El empresario Tomás Olivo ha cerrado la compra del histórico edificio de Telefónica situado en Gran Vía 38, en pleno centro de Madrid, por un importe cercano a los 200 millones de euros. La operación supone uno de los grandes movimientos inmobiliarios del año en la capital y coloca en manos del dueño de General de Galerías Comerciales uno de los inmuebles más emblemáticos del patrimonio empresarial español.
La adquisición pone fin a un proceso que Telefónica llevaba meses desarrollando con el objetivo de dar salida a uno de sus activos más representativos. La compañía buscaba desde hace tiempo poner en valor el edificio, que durante décadas fue la gran sede corporativa de la teleco y uno de los símbolos arquitectónicos más reconocibles de Madrid.
El inmueble, conocido por haber sido en su día el rascacielos más alto de Europa, cuenta con más de trece plantas y ocupa una ubicación privilegiada en uno de los principales ejes comerciales y turísticos de la capital. Sin embargo, las limitaciones de tráfico en la zona y las dificultades para ampliar plazas de aparcamiento reducían el interés del activo para el mercado de oficinas.

La propuesta presentada por la sociedad General de Galerías Comerciales terminó imponiéndose frente a otras ofertas que también llegaron a la fase final del proceso de venta. Entre los interesados figuraban fondos de inversión y distintos grupos empresariales nacionales e internacionales.
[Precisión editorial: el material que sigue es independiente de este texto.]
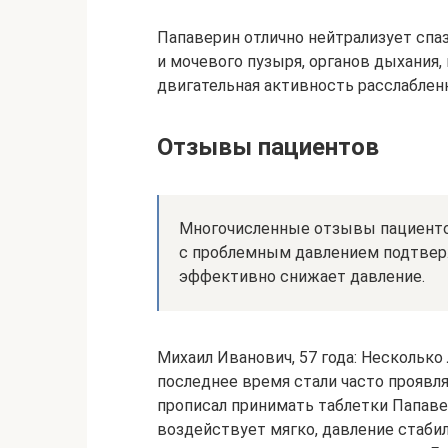
Папаверин отлично нейтрализует спа
и мочевого пузыря, органов дыхания,
двигательная активность расслаблен
Отзывы пациентов
Многочисленные отзывы пациентов
с проблемным давлением подтвер
эффективно снижает давление.
Михаил Иванович, 57 года: Несколько
последнее время стали часто проявл
прописал принимать таблетки Папаве
воздействует мягко, давление стабил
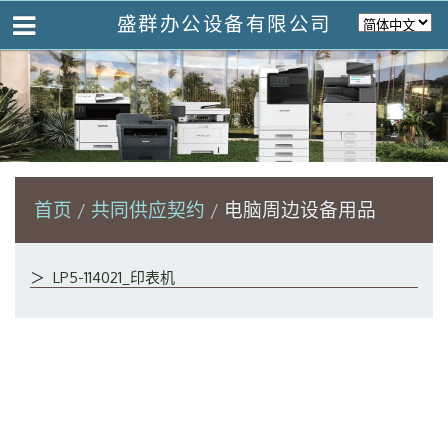
盛群办公设备有限公司
首页
共同供应契约
电脑周边设备用品
＞
LP5-114021_印表机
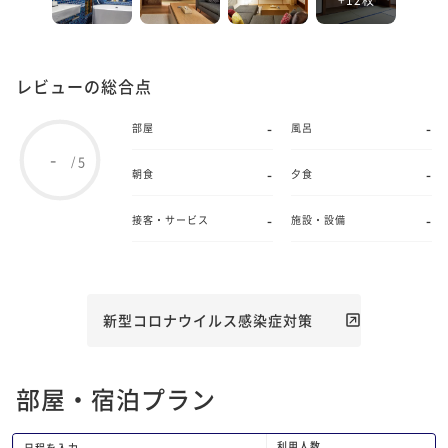
レビューの総合点
-
-
部屋
風呂
-
5
/
-
-
朝食
夕食
-
-
接客・サービス
施設・設備
新型コロナウイルス感染症対策
部屋・宿泊プラン
利用人数
日程を入力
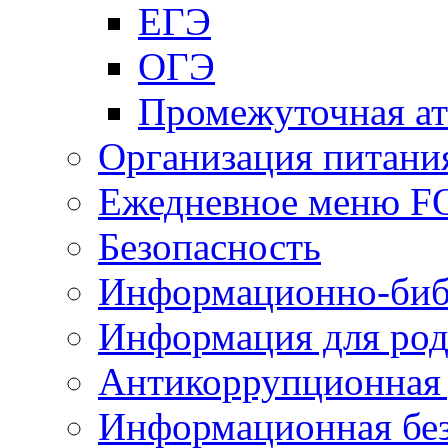
ЕГЭ
ОГЭ
Промежуточная ат
Организация питани
Ежедневное меню 
Безопасность
Информационно-биб
Информация для род
Антикоррупционная 
Информационная без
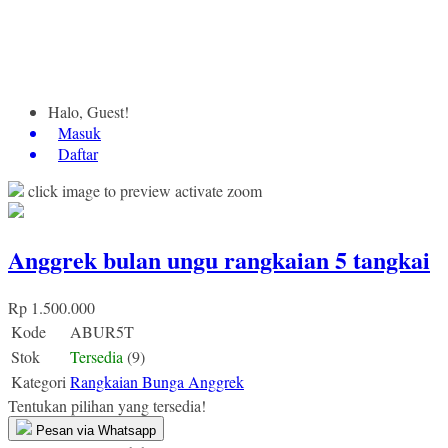
Halo, Guest!
Masuk
Daftar
click image to preview
activate zoom
Anggrek bulan ungu rangkaian 5 tangkai
Rp 1.500.000
Kode
ABUR5T
Stok
Tersedia
(9)
Kategori
Rangkaian Bunga Anggrek
Tentukan pilihan yang tersedia!
Pesan via Whatsapp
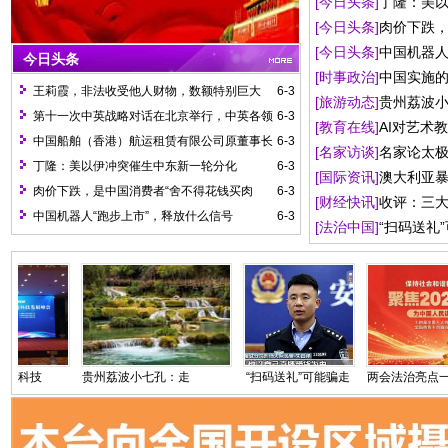
[今日头条]
丁隆：美
力接受纪律审查和监
[今日头条]
肉价下跌，
[今日头条]
中国机器人
吃”吗？
今日头条
[时事政治]
中国实施
王莉霞，非法收受他人财物，数额特别巨大
6-3
[旅游动态]
贵州荔波
第十一次中英战略对话在北京举行，中英各领
6-3
[教育在线]
AI对艺术
域交往合作全面恢复
中国船舶（香港）航运租赁有限公司原董事长
6-3
[名家访谈]
名家论太
杨力接受纪律审查和监察调查
丁隆：美以伊冲突催生中东新一轮分化
6-3
[国际资讯]
澳大利亚
肉价下跌，是中国消费者“舍不得花钱买肉
6-3
[财经快讯]
收评：三大
吃”吗？
中国机器人“跑步上市”，释放什么信号
6-3
[法治中国]
“扫码送礼
下跌个股超4700只
要警惕
通科技
贵州荔波小七孔：走
“扫码送礼”可能骗走
两会法治亮点一，
隆重召
进绿野仙踪秘境
你的个人信息 这些
是法治进校园，切
泄露渠道要警惕
保护好青少年日常
全。亮点二，就是
政府机关行政行为
行有效的、全过程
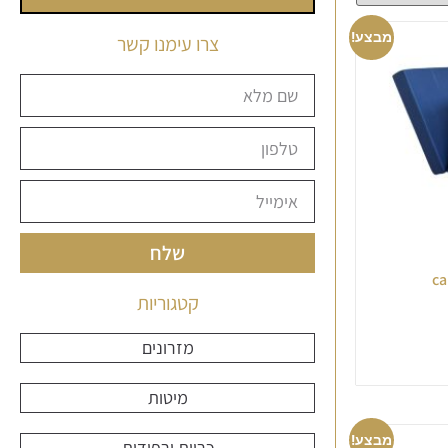
מבצע!
צרו עימנו קשר
שלח
קטגוריות
מזרונים
מיטות
מבצע!
כריות ורפידות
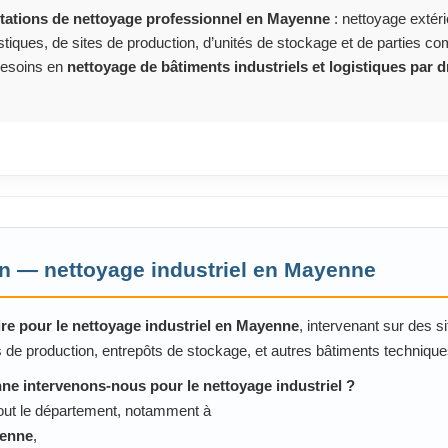
ations de nettoyage professionnel en Mayenne
: nettoyage extéri
gistiques, de sites de production, d’unités de stockage et de parties
 besoins en
nettoyage de bâtiments industriels et logistiques par 
on — nettoyage industriel en Mayenne
re pour le nettoyage industriel en Mayenne
, intervenant sur des si
s de production, entrepôts de stockage, et autres bâtiments technique
ne intervenons-nous pour le nettoyage industriel ?
ut le département, notamment à
enne
,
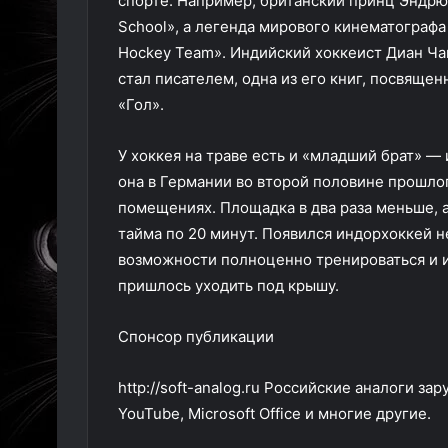
спорте. Например, британский принц Эндрю
School», а легенда мирового кинематографа
Hockey Team». Индийский хоккеист Диан Ч
стал писателем, одна из его книг, посвяще
«Гол».
У хоккея на траве есть и «младший брат» —
она в Германии во второй половине прошлого
помещениях. Площадка в два раза меньше, а 
тайма по 20 минут. Появился индорхоккей н
возможности полноценно тренироваться и иг
пришлось уходить под крышу.
Спонсор публикации
http://soft-analog.ru Российские аналоги за
YouTube, Microsoft Office и многие другие.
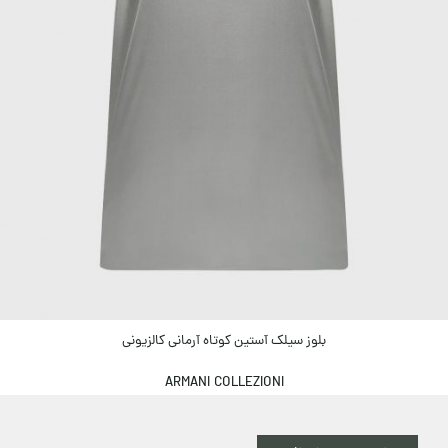
بلوز سیلک آستین کوتاه آرمانی کالزیونی
ARMANI COLLEZIONI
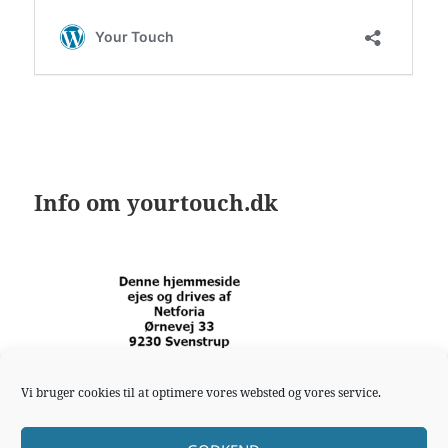
Info om yourtouch.dk
Vi bruger cookies til at optimere vores websted og vores service.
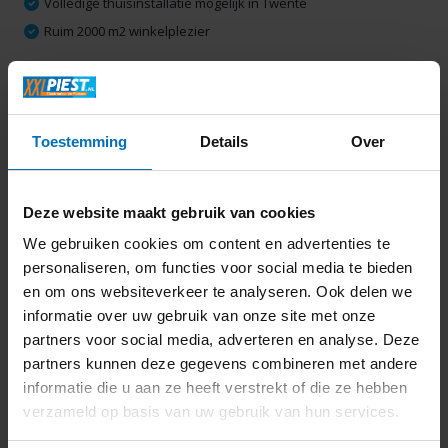
Volledige thuisinstallatie mogelijk in Twente
Ruim 2000 m2 winkelplezier
Productomschrijving
Toestemming
Details
Over
Specificaties
Deze website maakt gebruik van cookies
Delen
We gebruiken cookies om content en advertenties te
personaliseren, om functies voor social media te bieden
en om ons websiteverkeer te analyseren. Ook delen we
Laatst bekeken
informatie over uw gebruik van onze site met onze
partners voor social media, adverteren en analyse. Deze
partners kunnen deze gegevens combineren met andere
informatie die u aan ze heeft verstrekt of die ze hebben
verzameld op basis van uw gebruik van hun services.
Integral P5 240GB SSD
La operación fue supervisada por Rothschild, entidad encargada de coordinar el proceso de selección de candidatos y analizar las diferentes propuestas recibidas por Telefónica durante los últimos meses.
Fuentes del sector inmobiliario apuntan a que el destino del inmueble estará orientado principalmente al ámbito comercial. El grupo de Tomás Olivo mantiene una fuerte apuesta por el negocio del retail y continúa ampliando su cartera de grandes activos comerciales en distintos puntos de España.